## Action item
Look through the entries below. Say how many lines include "hand", with nothing added.

Stored records
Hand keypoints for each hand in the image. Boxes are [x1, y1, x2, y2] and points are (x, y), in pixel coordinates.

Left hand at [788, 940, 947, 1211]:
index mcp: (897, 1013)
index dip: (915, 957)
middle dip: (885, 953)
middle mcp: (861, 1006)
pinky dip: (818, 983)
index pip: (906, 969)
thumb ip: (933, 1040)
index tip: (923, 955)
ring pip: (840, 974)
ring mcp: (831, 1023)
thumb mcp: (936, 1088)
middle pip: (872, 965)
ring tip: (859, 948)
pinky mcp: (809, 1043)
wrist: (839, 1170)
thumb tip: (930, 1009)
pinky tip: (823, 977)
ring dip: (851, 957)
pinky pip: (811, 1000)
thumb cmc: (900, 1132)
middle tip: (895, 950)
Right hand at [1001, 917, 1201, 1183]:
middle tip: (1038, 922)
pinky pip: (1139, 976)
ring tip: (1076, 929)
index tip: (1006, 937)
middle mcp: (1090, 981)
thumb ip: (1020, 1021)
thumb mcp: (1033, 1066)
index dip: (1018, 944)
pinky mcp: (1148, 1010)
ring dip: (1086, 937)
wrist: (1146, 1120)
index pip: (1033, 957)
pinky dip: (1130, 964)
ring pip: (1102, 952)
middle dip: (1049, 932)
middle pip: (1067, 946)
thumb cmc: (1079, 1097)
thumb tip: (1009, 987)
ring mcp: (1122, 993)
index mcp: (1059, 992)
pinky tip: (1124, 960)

---

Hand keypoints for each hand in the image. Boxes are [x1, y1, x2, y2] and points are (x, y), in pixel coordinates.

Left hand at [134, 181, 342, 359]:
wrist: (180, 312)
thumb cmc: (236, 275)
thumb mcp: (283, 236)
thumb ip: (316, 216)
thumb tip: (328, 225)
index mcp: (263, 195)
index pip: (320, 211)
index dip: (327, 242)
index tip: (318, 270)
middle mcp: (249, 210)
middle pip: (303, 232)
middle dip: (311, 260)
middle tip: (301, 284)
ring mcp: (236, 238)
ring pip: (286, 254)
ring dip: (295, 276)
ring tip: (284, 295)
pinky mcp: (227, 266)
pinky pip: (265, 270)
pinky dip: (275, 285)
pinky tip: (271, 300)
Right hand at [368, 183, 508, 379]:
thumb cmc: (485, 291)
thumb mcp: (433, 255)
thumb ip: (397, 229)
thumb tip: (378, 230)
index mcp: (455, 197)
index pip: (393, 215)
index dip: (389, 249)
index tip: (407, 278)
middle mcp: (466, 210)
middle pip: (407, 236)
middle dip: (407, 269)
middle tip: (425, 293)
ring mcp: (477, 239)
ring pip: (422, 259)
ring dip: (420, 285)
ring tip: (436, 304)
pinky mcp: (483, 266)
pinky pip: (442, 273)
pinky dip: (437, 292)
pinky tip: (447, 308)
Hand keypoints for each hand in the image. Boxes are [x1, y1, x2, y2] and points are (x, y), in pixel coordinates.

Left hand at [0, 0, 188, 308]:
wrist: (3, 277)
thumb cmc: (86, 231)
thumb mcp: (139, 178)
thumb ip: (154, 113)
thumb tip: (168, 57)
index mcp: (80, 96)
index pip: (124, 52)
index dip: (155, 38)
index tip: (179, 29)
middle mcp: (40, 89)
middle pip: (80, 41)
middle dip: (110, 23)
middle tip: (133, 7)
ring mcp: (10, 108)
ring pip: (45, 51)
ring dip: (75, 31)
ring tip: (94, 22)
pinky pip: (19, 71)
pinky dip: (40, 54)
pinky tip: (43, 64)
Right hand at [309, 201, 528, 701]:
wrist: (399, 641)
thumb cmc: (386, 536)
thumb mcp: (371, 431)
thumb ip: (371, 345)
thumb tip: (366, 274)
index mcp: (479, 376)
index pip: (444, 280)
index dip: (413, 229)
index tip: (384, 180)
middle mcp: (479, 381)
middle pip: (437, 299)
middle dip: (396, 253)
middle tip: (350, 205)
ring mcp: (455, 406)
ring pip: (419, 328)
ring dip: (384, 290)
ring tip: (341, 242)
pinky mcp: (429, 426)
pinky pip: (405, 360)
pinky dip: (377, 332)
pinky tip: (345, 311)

---

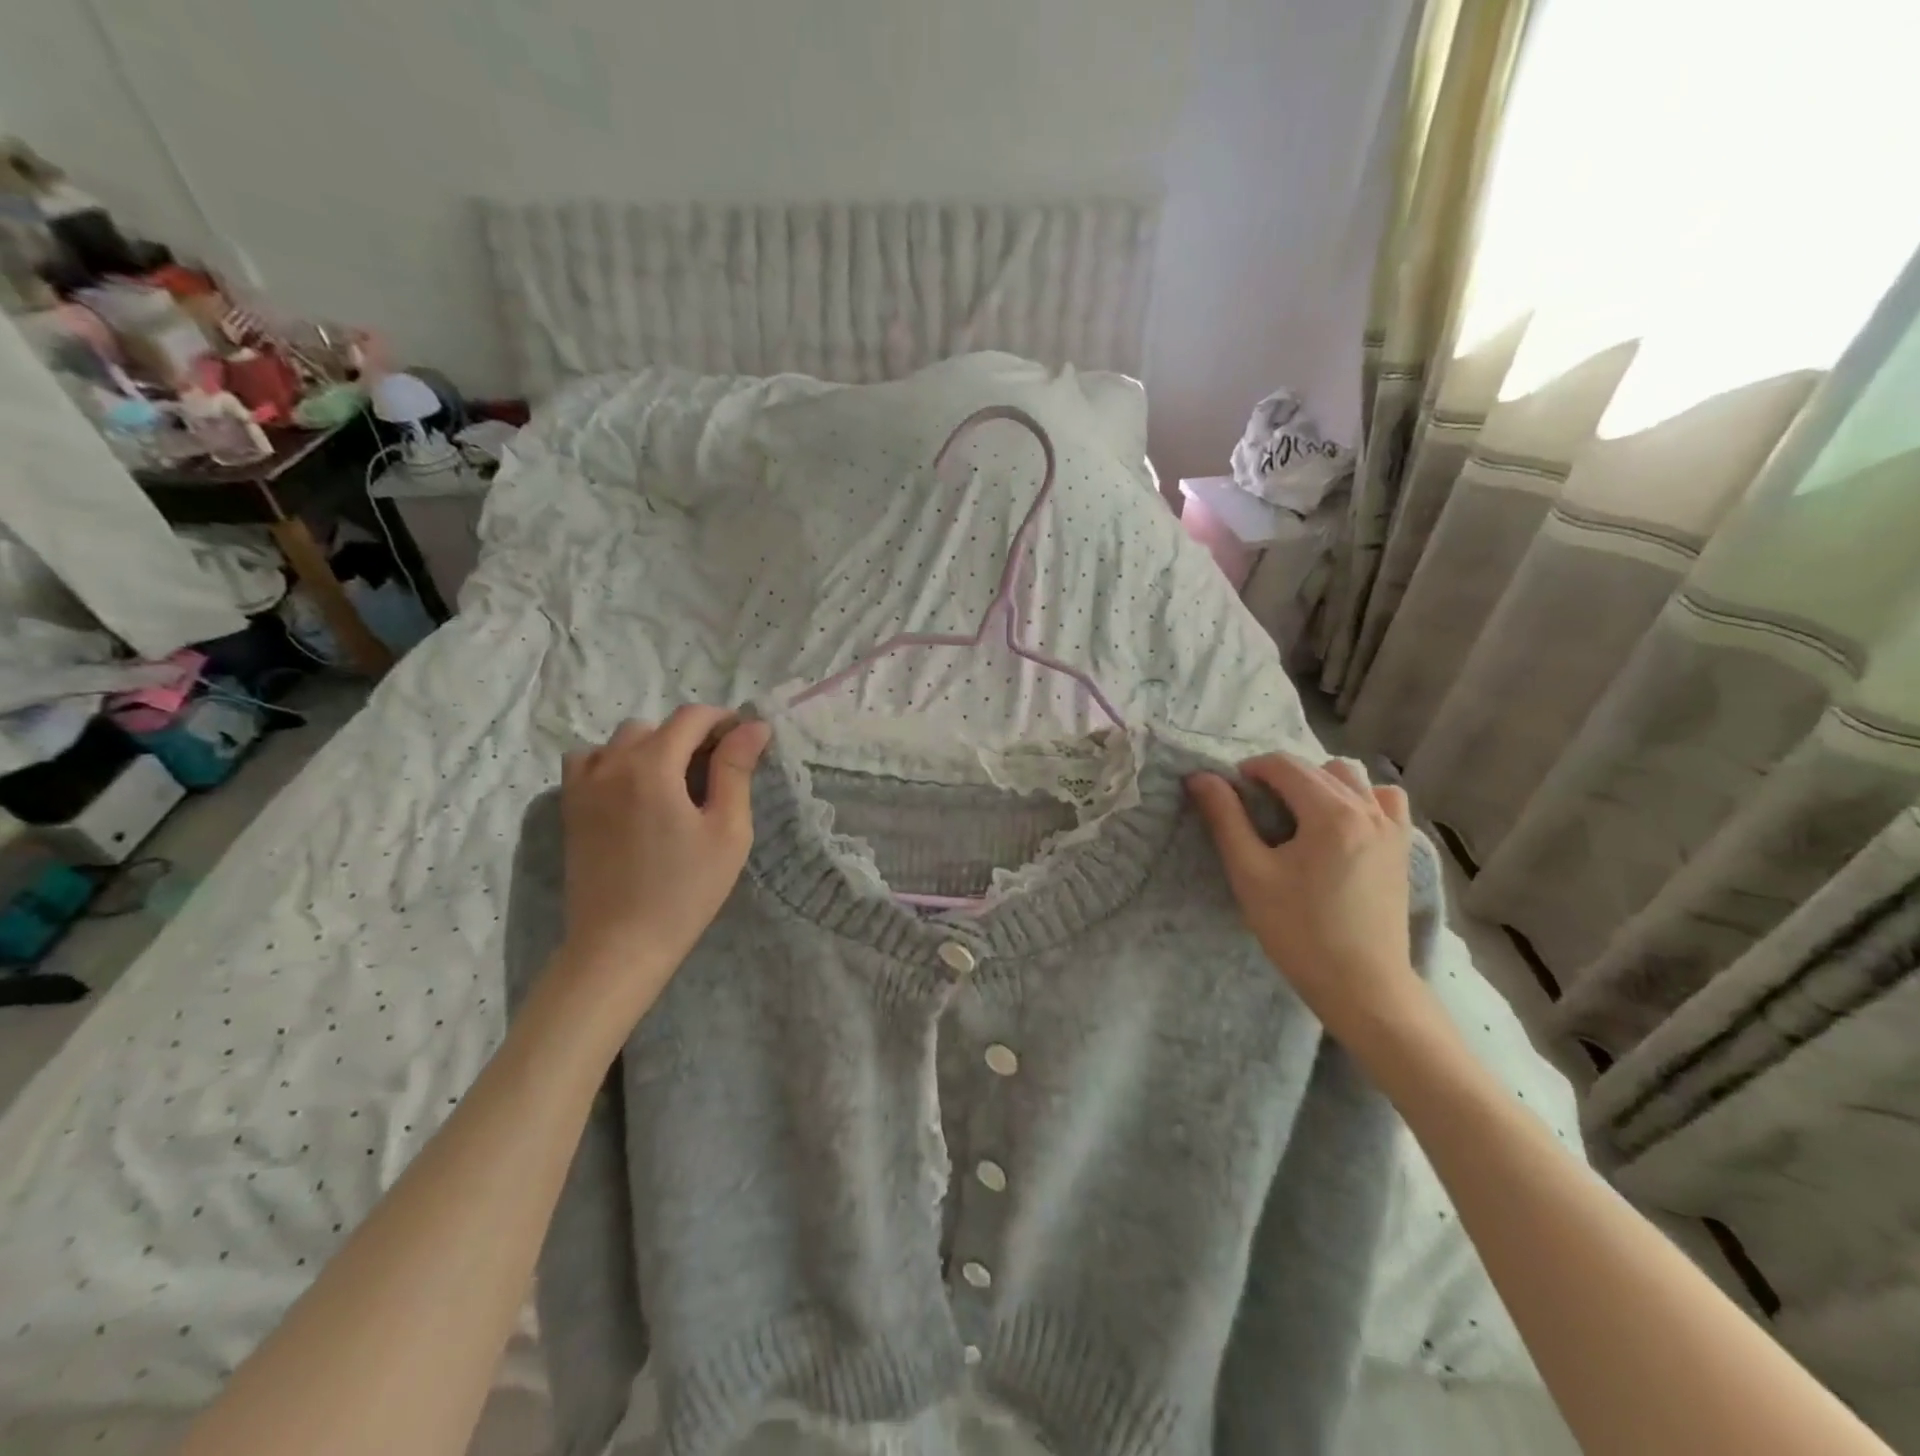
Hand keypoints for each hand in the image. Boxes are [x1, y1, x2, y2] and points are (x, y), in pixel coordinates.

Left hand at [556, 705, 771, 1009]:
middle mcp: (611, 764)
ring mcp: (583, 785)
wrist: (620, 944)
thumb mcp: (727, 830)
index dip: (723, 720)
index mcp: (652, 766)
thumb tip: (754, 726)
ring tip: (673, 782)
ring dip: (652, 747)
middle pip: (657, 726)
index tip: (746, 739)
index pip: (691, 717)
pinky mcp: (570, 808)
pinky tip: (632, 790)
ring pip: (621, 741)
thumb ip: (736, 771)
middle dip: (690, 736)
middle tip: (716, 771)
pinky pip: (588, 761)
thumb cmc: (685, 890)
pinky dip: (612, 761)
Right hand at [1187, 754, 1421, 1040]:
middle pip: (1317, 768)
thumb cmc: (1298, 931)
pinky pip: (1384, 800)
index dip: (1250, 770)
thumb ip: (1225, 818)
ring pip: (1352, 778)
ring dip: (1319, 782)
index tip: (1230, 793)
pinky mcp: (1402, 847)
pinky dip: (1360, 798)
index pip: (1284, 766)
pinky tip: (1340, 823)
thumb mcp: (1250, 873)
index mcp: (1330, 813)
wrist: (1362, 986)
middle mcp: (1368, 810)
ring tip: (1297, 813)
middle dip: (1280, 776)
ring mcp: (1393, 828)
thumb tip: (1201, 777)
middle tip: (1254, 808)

## Output
12